Angie moved to the window. “Barry’s got Dan and Sheba hitched to the buggy. I hope Hans doesn’t have any trouble with them. Sheba doesn’t take to strangers, and Hans hasn’t been here very long.”
Soon after the buggy disappeared down the lane, Barry cantered away on Molasses, his own horse. Watching him go, Angie wondered if he would ever come back. Poor Barry had suffered a lot at her hands as well.
“Angie,” Judy wailed, drawing Angie’s attention back to her, “I’m so scared of what Papa will say when he comes inside.”
“I know.” She smoothed the girl’s tawny hair, trying not to think about Lane out in the woods. She dreaded his return almost as much as his daughter did.
“Judy, what we did was wrong. I should have never pretended that your father put the ad in that paper. I should have never signed his name to those letters.”

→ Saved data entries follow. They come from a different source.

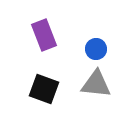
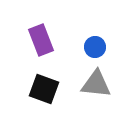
purple rectangle: moved 3 px left, 5 px down
blue circle: moved 1 px left, 2 px up
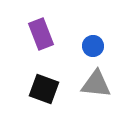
purple rectangle: moved 6 px up
blue circle: moved 2 px left, 1 px up
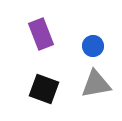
gray triangle: rotated 16 degrees counterclockwise
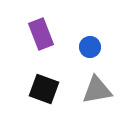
blue circle: moved 3 px left, 1 px down
gray triangle: moved 1 px right, 6 px down
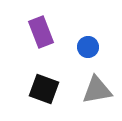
purple rectangle: moved 2 px up
blue circle: moved 2 px left
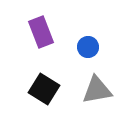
black square: rotated 12 degrees clockwise
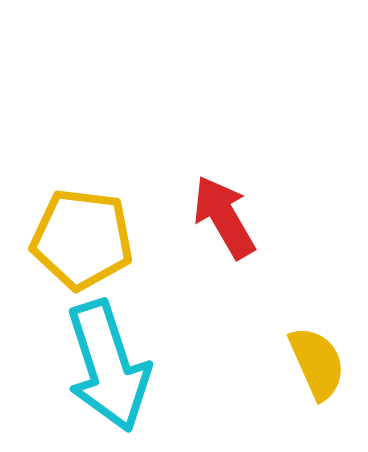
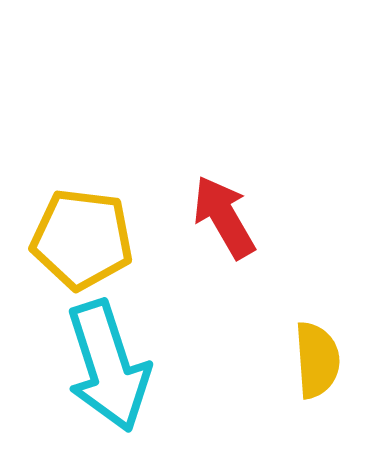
yellow semicircle: moved 3 px up; rotated 20 degrees clockwise
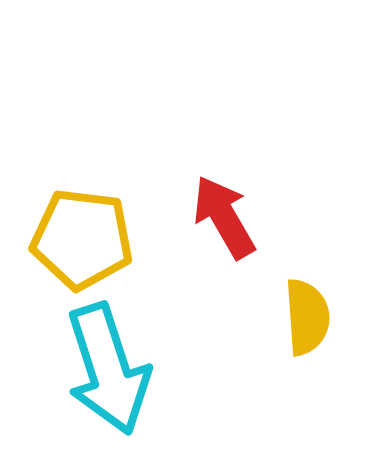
yellow semicircle: moved 10 px left, 43 px up
cyan arrow: moved 3 px down
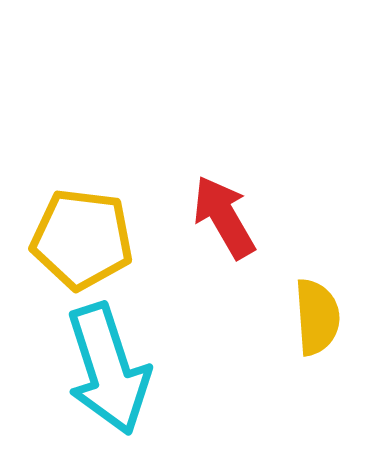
yellow semicircle: moved 10 px right
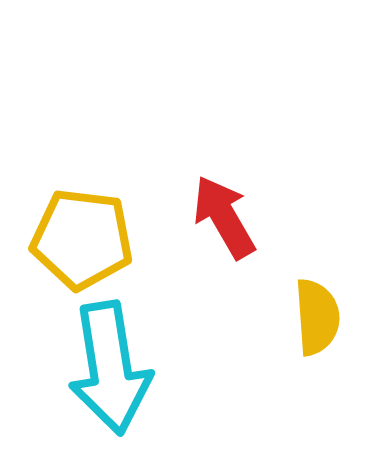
cyan arrow: moved 2 px right, 1 px up; rotated 9 degrees clockwise
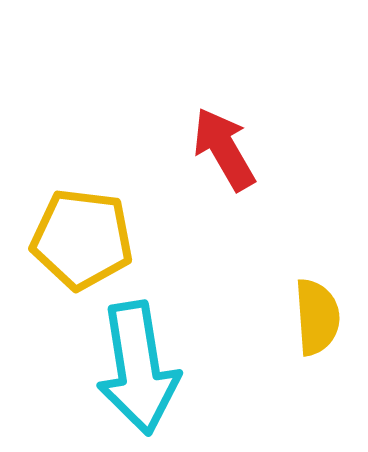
red arrow: moved 68 px up
cyan arrow: moved 28 px right
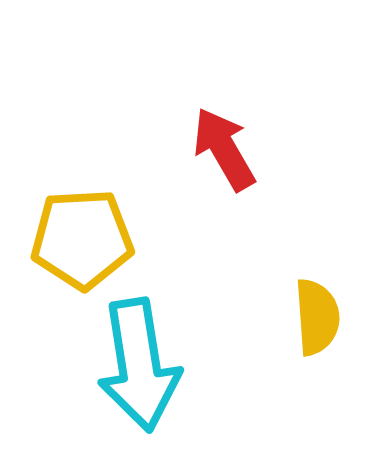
yellow pentagon: rotated 10 degrees counterclockwise
cyan arrow: moved 1 px right, 3 px up
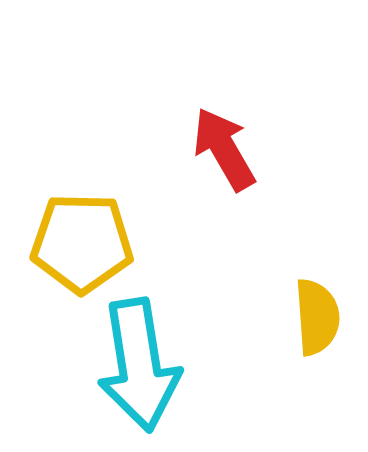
yellow pentagon: moved 4 px down; rotated 4 degrees clockwise
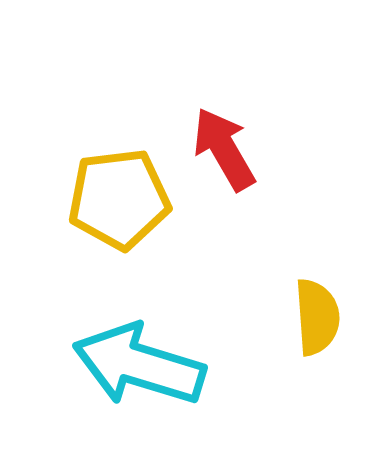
yellow pentagon: moved 37 px right, 44 px up; rotated 8 degrees counterclockwise
cyan arrow: rotated 116 degrees clockwise
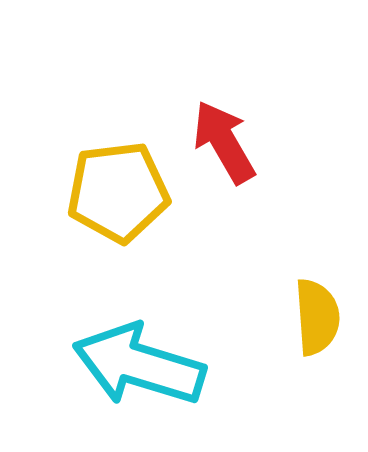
red arrow: moved 7 px up
yellow pentagon: moved 1 px left, 7 px up
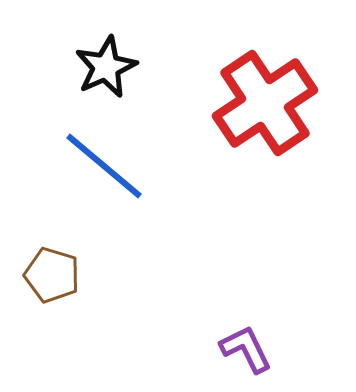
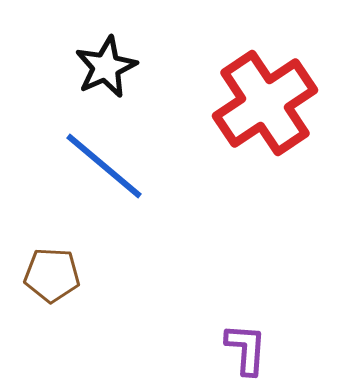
brown pentagon: rotated 14 degrees counterclockwise
purple L-shape: rotated 30 degrees clockwise
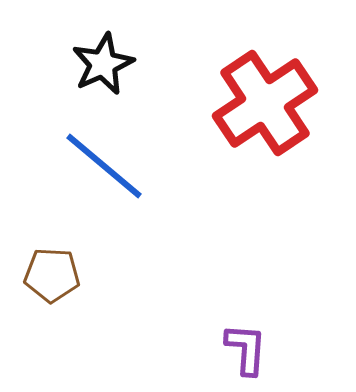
black star: moved 3 px left, 3 px up
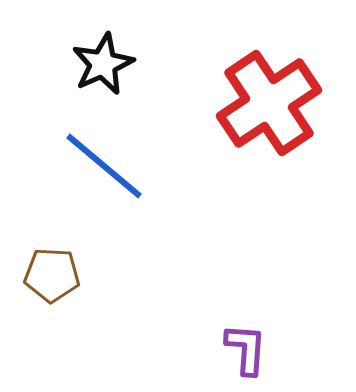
red cross: moved 4 px right
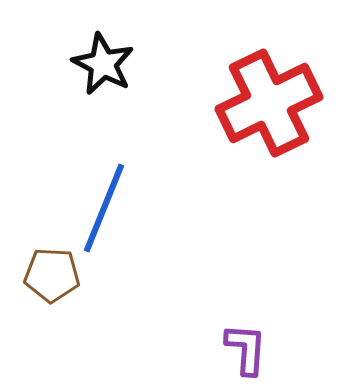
black star: rotated 20 degrees counterclockwise
red cross: rotated 8 degrees clockwise
blue line: moved 42 px down; rotated 72 degrees clockwise
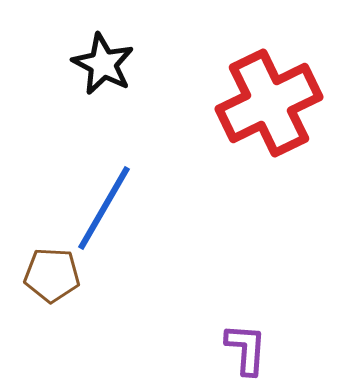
blue line: rotated 8 degrees clockwise
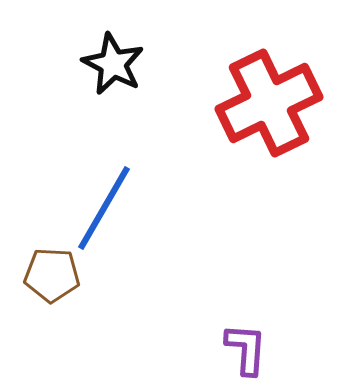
black star: moved 10 px right
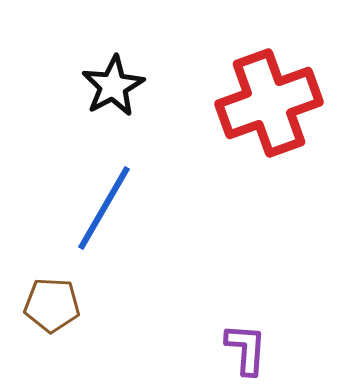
black star: moved 22 px down; rotated 16 degrees clockwise
red cross: rotated 6 degrees clockwise
brown pentagon: moved 30 px down
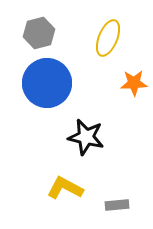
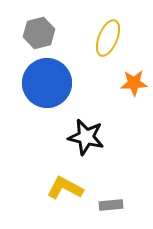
gray rectangle: moved 6 px left
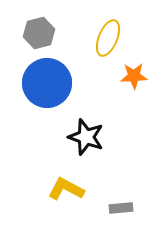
orange star: moved 7 px up
black star: rotated 6 degrees clockwise
yellow L-shape: moved 1 px right, 1 px down
gray rectangle: moved 10 px right, 3 px down
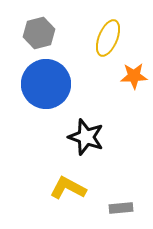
blue circle: moved 1 px left, 1 px down
yellow L-shape: moved 2 px right, 1 px up
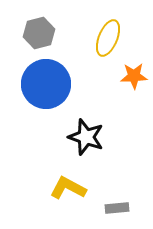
gray rectangle: moved 4 px left
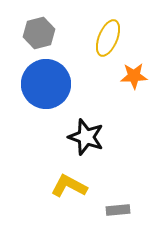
yellow L-shape: moved 1 px right, 2 px up
gray rectangle: moved 1 px right, 2 px down
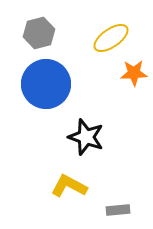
yellow ellipse: moved 3 px right; rotated 33 degrees clockwise
orange star: moved 3 px up
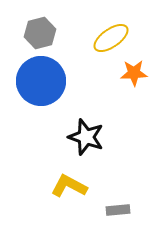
gray hexagon: moved 1 px right
blue circle: moved 5 px left, 3 px up
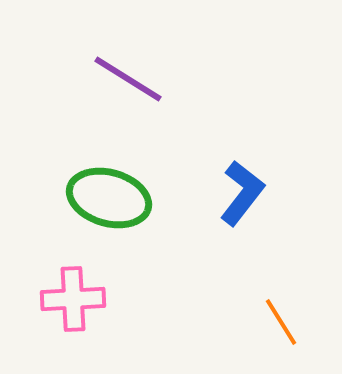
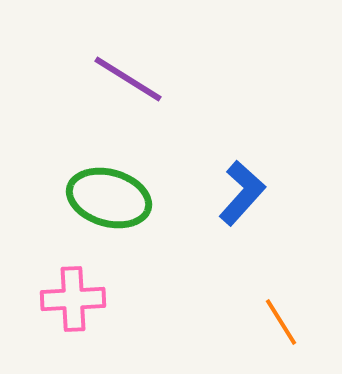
blue L-shape: rotated 4 degrees clockwise
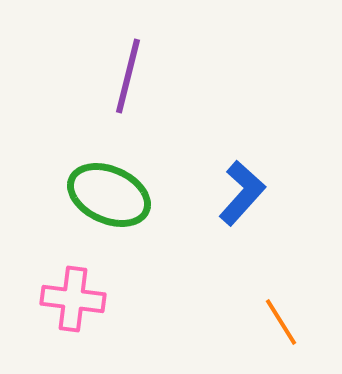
purple line: moved 3 px up; rotated 72 degrees clockwise
green ellipse: moved 3 px up; rotated 8 degrees clockwise
pink cross: rotated 10 degrees clockwise
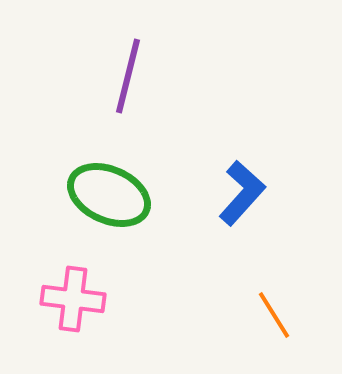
orange line: moved 7 px left, 7 px up
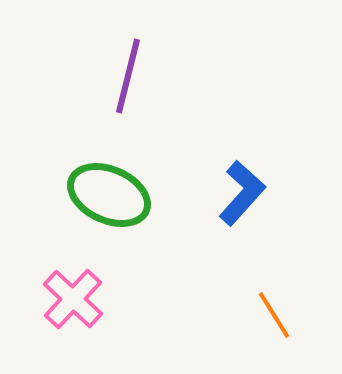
pink cross: rotated 36 degrees clockwise
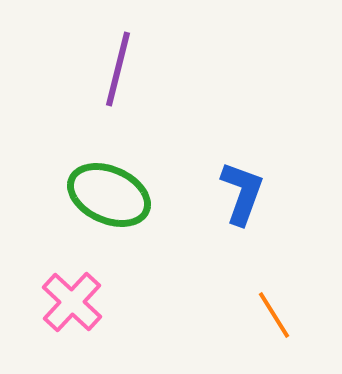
purple line: moved 10 px left, 7 px up
blue L-shape: rotated 22 degrees counterclockwise
pink cross: moved 1 px left, 3 px down
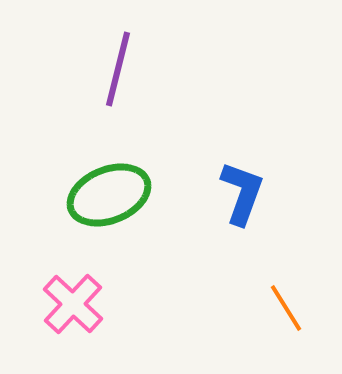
green ellipse: rotated 46 degrees counterclockwise
pink cross: moved 1 px right, 2 px down
orange line: moved 12 px right, 7 px up
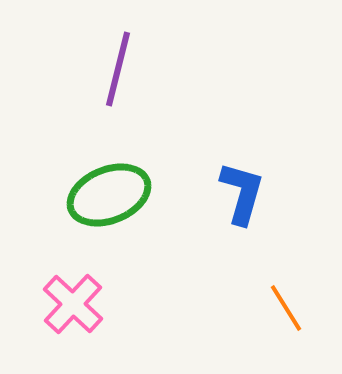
blue L-shape: rotated 4 degrees counterclockwise
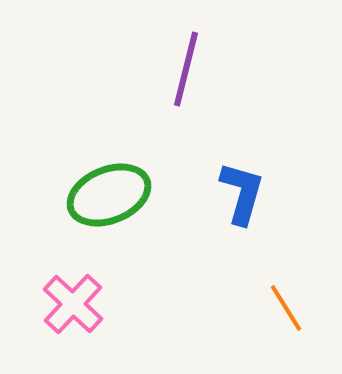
purple line: moved 68 px right
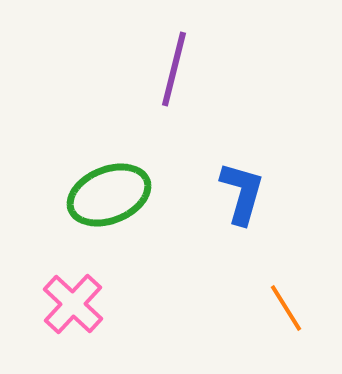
purple line: moved 12 px left
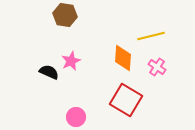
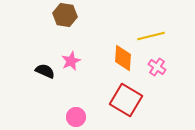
black semicircle: moved 4 px left, 1 px up
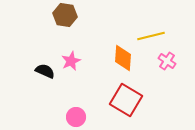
pink cross: moved 10 px right, 6 px up
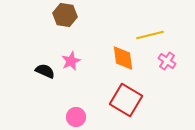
yellow line: moved 1 px left, 1 px up
orange diamond: rotated 12 degrees counterclockwise
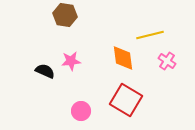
pink star: rotated 18 degrees clockwise
pink circle: moved 5 px right, 6 px up
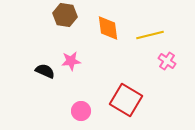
orange diamond: moved 15 px left, 30 px up
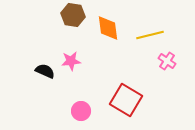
brown hexagon: moved 8 px right
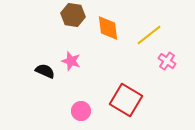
yellow line: moved 1 px left; rotated 24 degrees counterclockwise
pink star: rotated 24 degrees clockwise
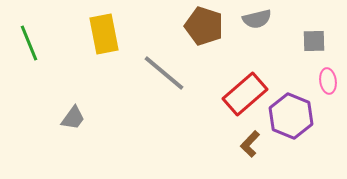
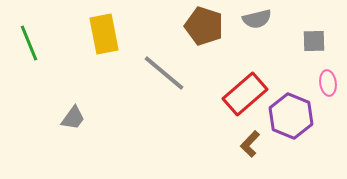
pink ellipse: moved 2 px down
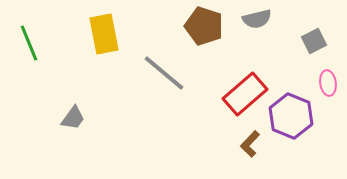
gray square: rotated 25 degrees counterclockwise
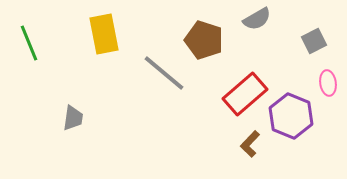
gray semicircle: rotated 16 degrees counterclockwise
brown pentagon: moved 14 px down
gray trapezoid: rotated 28 degrees counterclockwise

“What’s going to happen to our happy Christmas?” Judy asked, tears flowing afresh.
“I don’t know. We’ll have to wait to hear what your daddy says when he comes home. All we can do now is pray.”
Holding Judy close in her arms, Angie squeezed her eyes shut and cried out to her heavenly Father. “Dear God, I know I did wrong. I confess my lies and my scheming to You. Please forgive me and work this situation out for good. In wrath remember mercy.”